Israeli Commando Who Murdered 6 Passengers In Line For Medal

Source Times Online

Six of the nine passengers killed in an Israeli raid on an aid convoy bound for Gaza were shot by a single Israeli commando, who is being considered for a medal of valour for saving his injured comrades as passengers attacked them with clubs, knives and even guns they had taken from downed Navy Seals.

Fresh details of the controversial raid, which has led to accusations of “piracy” and “state terrorism” being levelled against Israel, and which wrecked its strategic partnership with Turkey, emerged yesterday. There were reports that passengers who attacked the Israeli boarding party had been dragging three captured commandos into the hold of the ship when the shooting broke out.

And a British passenger who witnessed the deadly pre-dawn encounter in international waters said that some of the more peaceful activists on board had tried to protect captured Israeli soldiers being set upon by a hardcore of passengers, most of them believed to be Turks linked to an Islamic charity accused by Israel of having links to extremists.

The Israeli commando who killed six of the passengers of Mavi Marmara, the Turkish ferry owned by the IHH charity, said that he had been the last of 15 soldiers to rappel down the rope from an overhead helicopter on to the decks of the ship, which he described as “a battlefield”.

Identified for security reasons only as Staff Sergeant S, he said that contrary to initial Israeli Army reports, the shooting had started within minutes as he and his comrades were set upon by a “mob of mercenaries”.

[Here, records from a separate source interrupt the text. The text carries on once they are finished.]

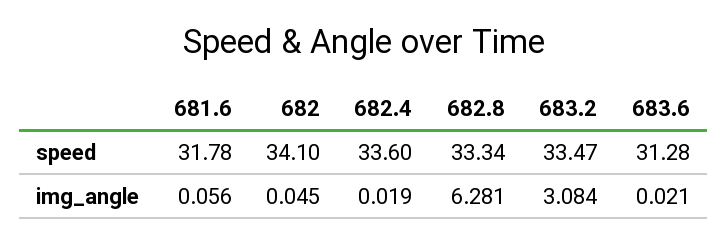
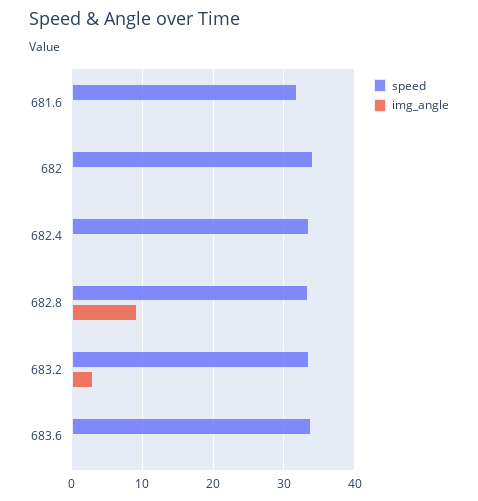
speed, 683.6: 31.28 -> 34
img_angle, 682.8: 6.281 -> 9

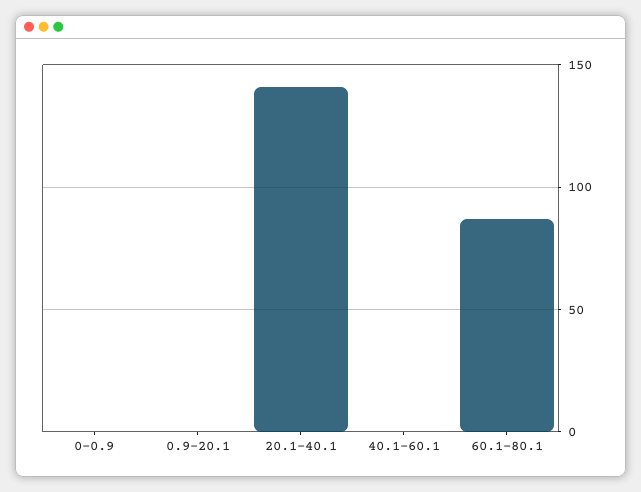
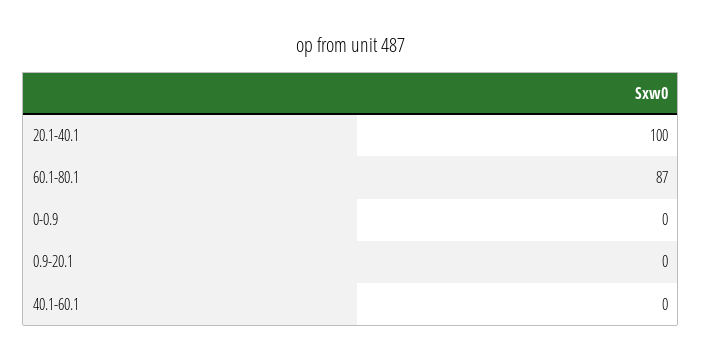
20.1-40.1: 140 -> 100

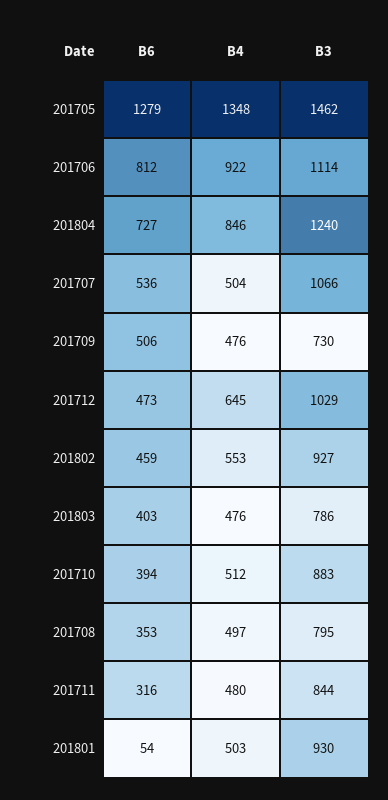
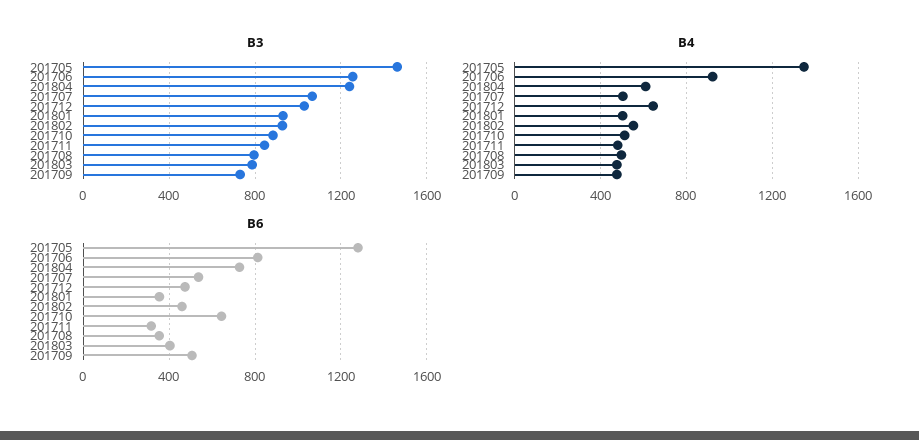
B3, 201706: 1114 -> 1250
B4, 201804: 846 -> 600
B6, 201710: 394 -> 650
B6, 201801: 54 -> 350

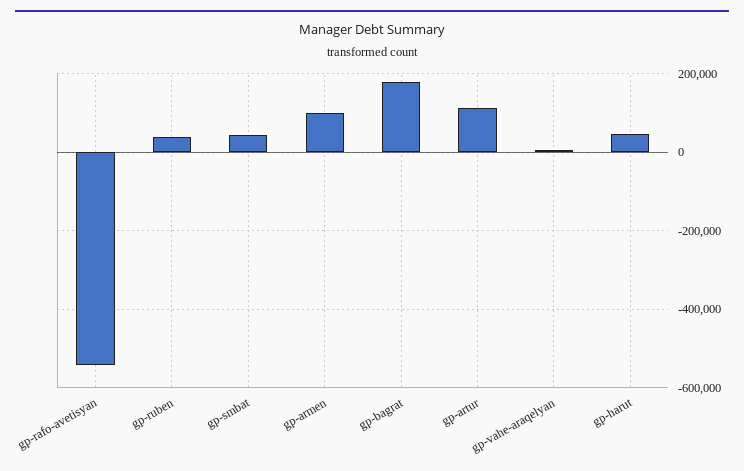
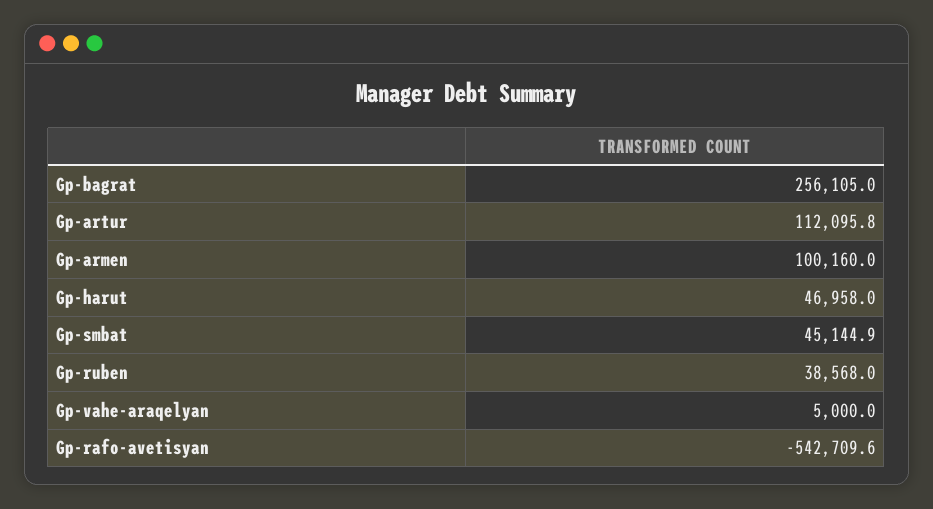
gp-bagrat: 180000 -> 256105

As he landed on the ship’s top deck, he said he saw three of his superior officers who had landed ahead of him lying wounded, one with a bullet wound to the stomach, another shot in the knee and the third beaten unconscious.

Taking charge, he formed his men in a perimeter around the wounded, pulled his 9mm Glock pistol and opened fire on passengers he accused of shooting at the boarding party with guns taken off the first soldiers, who had been overwhelmed as they landed one by one.

“When I hit the deck, I was immediately attacked by people with bats, metal pipes and axes,” the sergeant recalled. “These were without a doubt terrorists. I could see the murderous rage in their eyes and that they were coming to kill us.”

He said he saw one of the passengers holding a seized pistol to another Israeli commando’s head.

His accusation that his assailants were mercenaries was based on the large amounts of cash found on a number of the detained and killed passengers, although other officials have suggested the money was destined to be given to Hamas in Gaza if the convoy succeeded in breaking the Israeli naval blockade.

New footage released by Israel, and apparently filmed by activists before the boarding had started before dawn on Monday, showed an Israeli assault craft full of helmeted commandos pull alongside the Mavi Marmara, where men waving metal pipes and a chain leant overboard to ward them off.

Others were emptying fire hoses at the Israeli boat below, while a stun grenade was dropped into the vessel, exploding among the soldiers.

Some Israeli officials have accused the Turks who attacked them of links to terrorist groups, although it was unclear why, in that case, the soldiers of Flotilla 13, the elite Navy Seals unit involved in the operation, were briefed only to expect peaceful resistance.

The question also remained as to why the passengers, if they were indeed terrorists, did not use deadlier weapons against the approaching naval launches and helicopters hovering overhead.

Alexandra Lort-Phillips, 37, an activist from Hackney, was on the Mavi Marmara when it was stormed and described seeing an Israeli soldier taken down into the stairwell below the deck where the soldiers landed.

“I went down the stairwell and there was a massive crowd of people and lots of shouting,” she said, after being deported to Istanbul.

“They had got a soldier who had boarded the ship from the roof. There was a sense of ‘My god, we’ve got an Israeli soldier’. I don’t think we really knew what we were going to do.”

“I saw a gun being taken. His gunbelt was removed and someone, I don’t know who, ran past me with the weapon and disappeared. They could have shot him but didn’t.” She said around 25 people were gathered around the soldier, who was held by his legs and stripped to his underwear as he was restrained.

“The women who were there were shouting ‘Don’t hurt him’.” Ms Lort-Phillips denied he was beaten, but said: “There were obviously some guys there who were extremely agitated by the situation. It is like you’d expect when there’s a fight between men.” As Israel desperately tried to limit the damage caused by the bloodbath on the high seas, the organisers of the aid flotilla said another boat was due to challenge the blockade and make for Gaza at the weekend.

The Rachel Corrie, an Irish-flagged ship, is named after a young American peace activist who was crushed to death by an Israeli bulldozer in 2003 while trying to prevent the army from demolishing a Palestinian home in Gaza. Organisers said it was steaming straight for Gaza with Mairead Maguire, winner of an Irish Nobel Peace Prize, on board.